The tumors from five groups were excised and then paraffin wax-embedded at Department of Pathology, Nanjing Medical University (Jiangsu, China). Sections (5 μm) were deparaffinized with xylene and then dehydrated in decreasing concentrations of alcohol. Endogenous peroxidase activity was blocked by hydrogen peroxidase (3%) in Tris-buffered saline (TBS) for 30 min. Then the sections were boiled for 10 min in citrate buffer for antigen retrieval. Nonspecific binding was blocked by incubation with 5% goat serum in TBS for 15 min. Next the sections were incubated with VEGF antibody in TBS containing 1% bovine serum albumin at 37 °C for 1 h, then washed with TBS and incubated with EnVision goat anti-mouse/horseradish peroxidase antibody (1:2000) for at 37 °C for 1 h.

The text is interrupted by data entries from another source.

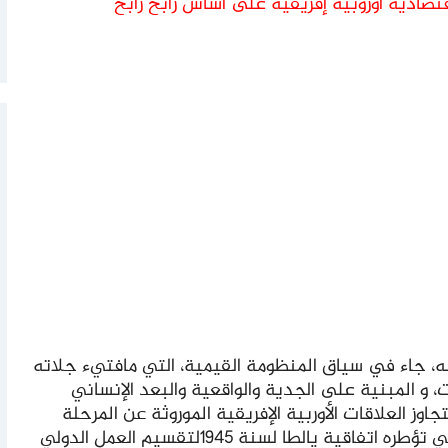
صادية أوروبية إفريقية على أساس رابح رابح
، جاء في سياق المنظومة القيمية، التي مافتيء جلاته
 و المبنية على الجدية والواقعية والبعد الإنساني
 العلاقات الأوربية الإفريقية الموروثة عن المرحلة
الكولونيالية المؤسسة على منطق استغلالي تؤطره اتفاقية يالطا لسنة 1945لتقسيم العمل الدولي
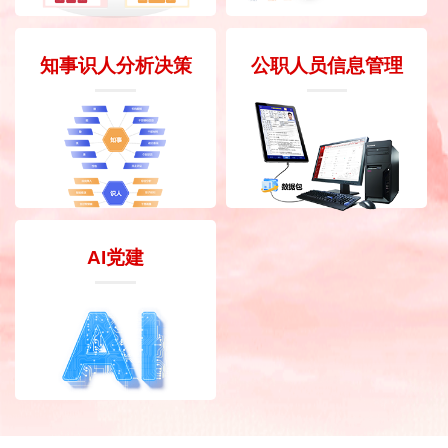
知事识人分析决策
公职人员信息管理
AI党建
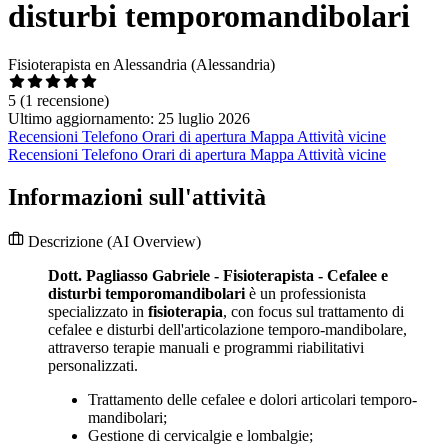
disturbi temporomandibolari
Fisioterapista en Alessandria (Alessandria)
5
(1 recensione)
Ultimo aggiornamento: 25 luglio 2026
Recensioni
Telefono
Orari di apertura
Mappa
Attività vicine
Recensioni
Telefono
Orari di apertura
Mappa
Attività vicine
Informazioni sull'attività
Descrizione
(AI Overview)
Dott. Pagliasso Gabriele - Fisioterapista - Cefalee e
disturbi temporomandibolari
è un professionista
specializzato in
fisioterapia
, con focus sul trattamento di
cefalee e disturbi dell'articolazione temporo-mandibolare,
attraverso terapie manuali e programmi riabilitativi
personalizzati.
Trattamento delle cefalee e dolori articolari temporo-
mandibolari;
Gestione di cervicalgie e lombalgie;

The color was developed in diaminobenzidine solution and counterstained with Mayer’s hematoxylin. Four fields in each slide were randomly selected and counted, the percentage of positive staining was determined by two clinical pathologists independently using immunohistochemistry score (IHS) [30
]. When a conclusion differed, the final decision was made by consensus. IHS was determined by the evaluation of both staining density and intensity. The percentage of positive tumor cells was scored as follows: 1 (0–10% positive cells), 2 (11–50% positive cells), 3 (51–80% positive cells), 4 (81–100% positive cells); and the intensity of staining was scored as follows: 0 (negative), 1 (weakly positive), 2 (moderately positive), and 3 (strongly positive). Multiplication of the intensity and the percentage scores gave rise to the ultimate immunoreactivity score: 0–1 (negative), 2–3 (weak), 4–6 (moderate), and 8–12 (strong).
3.6. Statistical Analysis
All data were expressed as mean ± SD and analyzed with SPSS 18.0 statistic software (SPSS Inc, Chicago, IL, USA). Group differences in tumor weight and tumor growth inhibition rate were analyzed by a one-way ANOVA, and post hoc multiple comparison was performed with the LSD method. For all tests, the significance level for statistical analysis was set at P < 0.05.